John Lee, University of California, Santa Barbara

Abstract

This paper examines a topic that has so far received little scholarly attention: changing portrayals of Achaemenid imperialism in U.S. college and university textbooks from the 1880s into the 2000s. The paper shows how early textbook depictions of Persia that praised Cyrus as the liberator of the Jews gave way by the early twentieth century to a largely negative picture of an inept empire of despotism and sloth. This negative portrait persisted in various forms into the 2000s, before giving way in recent years to an idealized portrait of an empire of willing subjects for whom paying tribute was “an honor, not a burden.” Along the way, the paper examines the development of textbook comparisons between Neo-Assyrian (“bad”) and Achaemenid (“good”) imperialism.

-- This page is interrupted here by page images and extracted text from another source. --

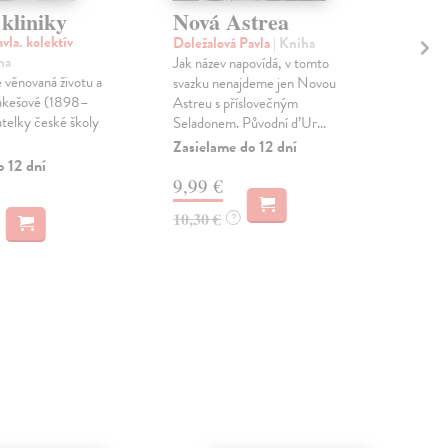
 kliniky
Nová Astrea
Ná
a 
la. kolektív
Doležalová Pavla
| Kniha
ha
Jak název napovídá, v tomto
Kaš
 věnovaná životu a
svazku nenajdeme jen Novou
Voľn
rakešové (1898–
Astreu s příslovečným
vzn
atelky české školy
Seladonem. Původní d’Ur...
učit
čit..
Zasielame do 12 dní
o 12 dní
Zas
9,99 €
10
10,30 €
?
10,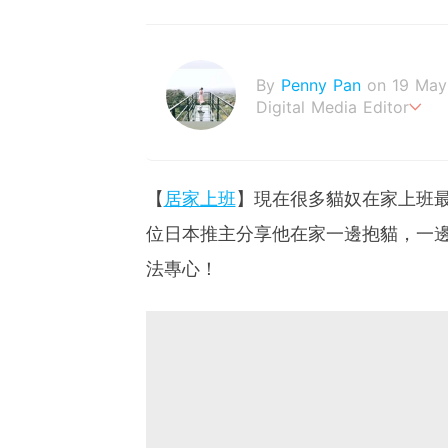
By
Penny Pan
on 19 May
Digital Media Editor
夢想在充滿療癒動物的烏托
【
居家上班
】現在很多貓奴在家上班
位日本推主分享他在家一邊抱貓，一
法專心！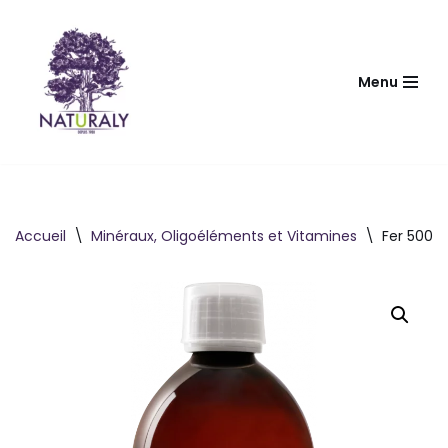
Aller
au
Menu
contenu
Accueil
\
Minéraux, Oligoéléments et Vitamines
\
Fer 500 m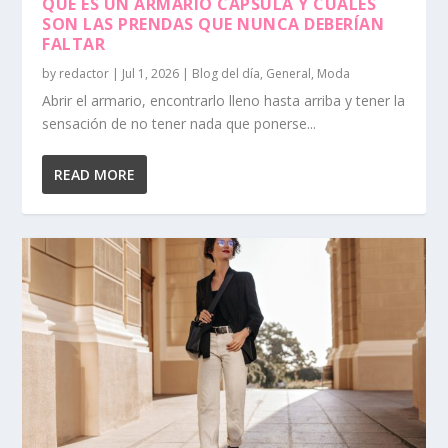
QUÉ ES UN ARMARIO CÁPSULA Y CUÁLES
SON LAS PRENDAS QUE NUNCA DEBERÍAN
FALTAR
by
redactor
|
Jul 1, 2026
|
Blog del día
,
General
,
Moda
Abrir el armario, encontrarlo lleno hasta arriba y tener la
sensación de no tener nada que ponerse...
READ MORE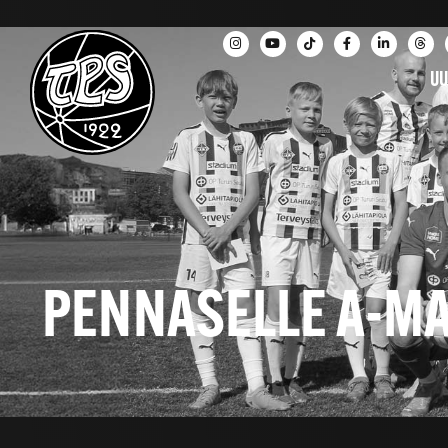
UU
PENNASELLE A-MA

The paper closes by assessing the possibilities offered by placing Achaemenid imperialism into comparative global perspective, and by suggesting a wider range of classical texts (beyond the typical choice of Herodotus) and Achaemenid sources (including public inscriptions along with documents on clay, papyrus, and leather) that instructors may employ to foster a clearer understanding of diverse aspects of Achaemenid imperial rule and local reactions to that rule.